<input type=audio>

James Salsman (james@bovik.org)
Mon, 4 Aug 1997 19:40:15 -0700 (PDT)


Date: Mon, 4 Aug 1997 19:40:15 -0700 (PDT)
Message-Id: <199708050240.TAA09293@proxy3.ba.best.com>
To: www-html@w3.org
From: james@bovik.org (James Salsman)
Subject: <input type=audio>

The most important reason that I support the HTML forms 
extension <input type=audio> as an RFC-1867-style MIME 
upload of audio microphone input is the emergence of highly 
useful educational software utilizing the student's spoken 
input for question answering, pronunciation scoring and 
other language-learning applications.  For example, Dr. 
Jack Mostow of Carnegie Mellon states, "The pilot test of 
Project LISTEN's Tutor at Fort Pitt Elementary School 
surpassed our wildest hopes ... [In] pre- and post-tests 
administered by school reading specialists, six third 
graders who started almost three years below grade level 
advanced their reading skills an average of 2.3 years in 
under eight months."  For more info:  http://www.cs.cmu.edu/~listen/ 

The <input type=audio> extension had been proposed to source 
input from a microphone into an audio buffer for RFC-1867-style 
uploading as per <input type=file accept="audio/*"> with the 
default MIME type "audio/basic".  Someone else proposed the 
less useful <input type=scribble>, a two-dimensional analogue 
which would allow the uploading of an arbitrary user-generated 
bitmap.  I was under the impression that at least the former 
had been officially proposed within a year ago.  Are there any 
objections to complete adoption as a standard?

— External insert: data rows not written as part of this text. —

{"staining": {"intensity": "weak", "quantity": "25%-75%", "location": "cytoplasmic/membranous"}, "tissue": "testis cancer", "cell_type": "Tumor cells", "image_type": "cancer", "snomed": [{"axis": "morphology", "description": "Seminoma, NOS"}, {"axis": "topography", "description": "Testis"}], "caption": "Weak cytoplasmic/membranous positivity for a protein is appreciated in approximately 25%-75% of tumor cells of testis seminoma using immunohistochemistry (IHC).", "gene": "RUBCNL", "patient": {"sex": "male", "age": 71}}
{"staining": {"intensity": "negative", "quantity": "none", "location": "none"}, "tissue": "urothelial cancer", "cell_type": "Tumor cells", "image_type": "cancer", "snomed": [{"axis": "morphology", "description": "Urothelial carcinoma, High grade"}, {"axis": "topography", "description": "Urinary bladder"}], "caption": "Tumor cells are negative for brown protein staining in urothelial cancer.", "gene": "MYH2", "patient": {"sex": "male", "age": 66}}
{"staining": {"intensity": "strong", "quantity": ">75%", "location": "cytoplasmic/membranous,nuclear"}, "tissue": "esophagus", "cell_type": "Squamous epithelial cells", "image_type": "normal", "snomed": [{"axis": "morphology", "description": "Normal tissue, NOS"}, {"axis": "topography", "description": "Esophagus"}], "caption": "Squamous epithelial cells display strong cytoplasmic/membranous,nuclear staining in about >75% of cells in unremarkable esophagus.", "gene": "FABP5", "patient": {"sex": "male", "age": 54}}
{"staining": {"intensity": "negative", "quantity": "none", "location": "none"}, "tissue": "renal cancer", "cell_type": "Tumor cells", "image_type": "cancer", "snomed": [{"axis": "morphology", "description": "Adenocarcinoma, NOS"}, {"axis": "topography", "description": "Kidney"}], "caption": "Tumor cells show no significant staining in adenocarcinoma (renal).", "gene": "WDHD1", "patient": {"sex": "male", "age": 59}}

As an aside from personal experience with consonant recognition, 
I should point out that the MIME type "audio/basic" is 
insufficient for most speech recognition application unless 
advanced noise-reduction pre-processing is applied.  In general, 
please make sure that all the audio signals used for phonology 
have a digital input of at least 16 bits of voxel (or D-to-A 
converter) resolution at 11,025 samples/sec, preferably 22,050.  
It is important to use as much of the available AC range as 
possible (perhaps using microphone preamplifiers) without 
introducing more noise than automatic gain control algorithms 
would.  A good source for these issues is:  _Objective Measures 
of Speech Quality_, by S. R. Quackenbush, T. P. Barnwell, and 
M. A. Clements (Englewood Cliffs, N.J.: Prentice Hall, 1988).

Sincerely,
:James Salsman

P.S., This formula is useful for phonological coding, but 
I have not yet registered a MIME type for it:

CDFT( ln( (|DFT(frame)| * mel_scale_spectrum) +1e-24 ) 
      / 
      ln( mean(|DFT(frame)| * mel_scale_spectrum) +1e-24 ) 
) 
 ; polar complex speech cepstrum with power and voicing 
--> 
 { spectral mean power as 8-bit log (e.g N where mu = 1.06**(-N) ), 
   spectral variance power (or standard deviation) 
     as 8-bit fixed-point normal (or standard) score, 
  <quefrency: gamnitude, saphe> 
  | quefrency in 1..N or {1, 2, 3-4, 5-8, 9-16 ...} or other partial CFFT 
} 
where 
 DFT = Fast (Discrete) Fourier Transform, 
     |DFT()|: FFT with real output (length:  1024 or 512), 
     CDFT: complex FFT (length:  512 or 256, respectivly); 
 frame = trapezoidal or Hamming window on observed speech signal, 
     monophonic 16-bit waveform sampled at 11025.Hz, 
     overlapping once (i.e., dual coverage); 
 mel_scale_spectrum[f:Hz] = ( 1.65 - 5.4e-6*f*ln(f) - 4.39/ln(f) ) * C; 
     C positive scalar. 

Sincere regards, 
:James Salsman